Ann outlived her husband by 17 years and died in 1820, at the age of 78.  She has been described as “a tall comely woman of good sense and German virtues” and “a fitting companion.”  “She was industrious and active and very benevolent.  In her later years she rode much on horseback, making social and charitable visits.”[i]

[i] Mark and Pam Flasch, “Peter Ruffner and His Descendants, Volume II – The Descendants of Peter the Pioneer’s First Child, Joseph Ruffner.” (Luray, VA: Ruffner Family Association, 2007), 6, 10.

John Hiestand, born c. 1746

John sold his land, wrapped up his court business, and apparently moved away from Shenandoah County in or after 1785.  Nothing more is known of him.

Daniel Hiestand, born c. 1750

In the following articles, we will track Daniel south into what is now east Tennessee, where he lived before moving to middle Tennessee in or before 1804.  Daniel was squatter on Indian-reserved land for a couple of years but signed the July 22, 1806 petition for the creation of White County, Tennessee, where he lived until his death twenty years later. 

Maria Magdalena Hiestand Gimlin, born c. 1752

Daniel’s younger sister, Maria Magdalena, married Andrew Gimlin [source incorrectly says “Kemling”] on December 5, 1773.[i]  According to Hoyt Gimlin, a descendant of Andrew Gimlin, most of the early American Gimlins were Lutherans or members of the Reformed Church,[ii] but later we will learn that Andrew was a Baptist lay leader in his church, at least late in his life. 

[i] Vogt and Kethley, 307.

[ii] Hoyt L. Gimlin, In Search of Gimlin Ancestors. (Santa Fe, NM: published by author, 1998), 4-5.

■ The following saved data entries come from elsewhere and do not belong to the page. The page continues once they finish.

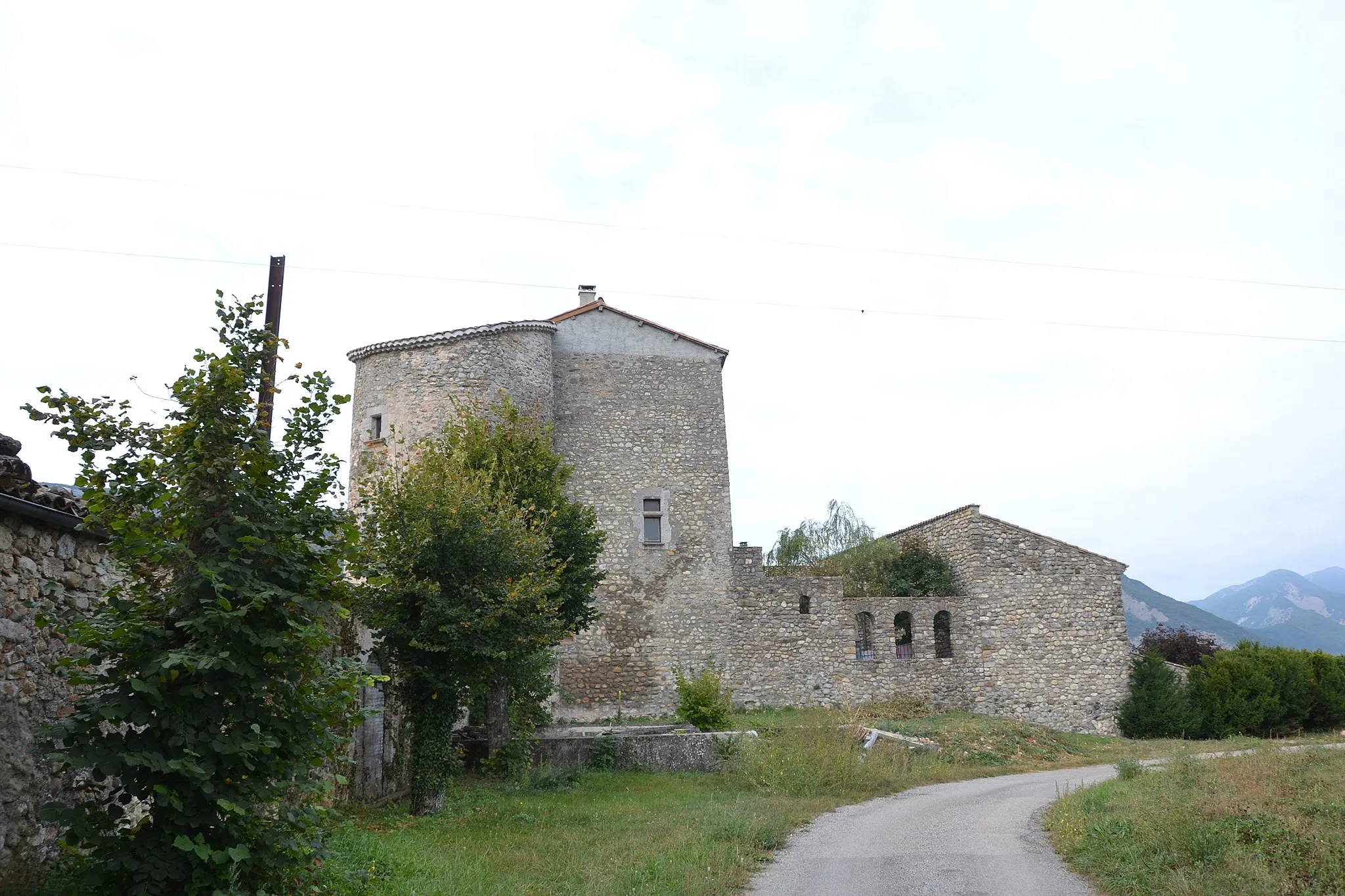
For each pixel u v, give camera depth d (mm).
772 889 8562
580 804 13375
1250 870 7645
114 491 6238
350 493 22109
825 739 17031
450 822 11617
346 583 7320
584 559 17406
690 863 9141
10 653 6551
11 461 6543
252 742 6016
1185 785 11922
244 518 6297
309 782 6520
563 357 26094
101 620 6113
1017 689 26250
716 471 26141
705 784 15922
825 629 25750
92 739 5879
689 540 25578
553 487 17344
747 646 25250
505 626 12930
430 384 22234
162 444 6445
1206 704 26203
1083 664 26453
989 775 18656
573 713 23938
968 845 10383
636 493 25578
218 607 6059
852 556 29562
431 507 12820
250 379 6766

Between the time of the creation of the 1775 militia roll and his Dunmore County, Virginia court activities in 1777, Andrew made a journey into what Indians called the “dark and bloody ground” west of the Appalachian Mountains that changed his family’s future.  While America was declaring its independence from Great Britain, Andrew was building a cabin and growing corn in the wilderness of what would later become the state of Kentucky.  I’m talking Daniel Boone era – seriously!

On their way to the over-the-Alleghany back country of Virginia, the Gimlin family probably travelled to Fort Pitt, along the same road that was often used for military expeditions.  From there they would have floated down the Ohio River on a flat boat to “the falls of the Ohio” (now Louisville, Kentucky), where they set foot on the path, 75 miles or so, through the wilderness to Harrodsburg.  Harrodsburg was founded by James Harrod on June 26, 1774 and was one of only three white settlements (with Boonesborough and Logan’s Fort being the other two) in transylvanian Virginia (now Kentucky) when the Revolutionary War began.  Andrew and Magdalena Gimlin were definitely the most adventuresome members of the Henry Hiestand family.  Their area of central Kentucky was not safe from Indian attacks for another twenty-five years or so after they settled there.  So much I would like to say about this family.  I’ll probably create an article just about them, sometime later.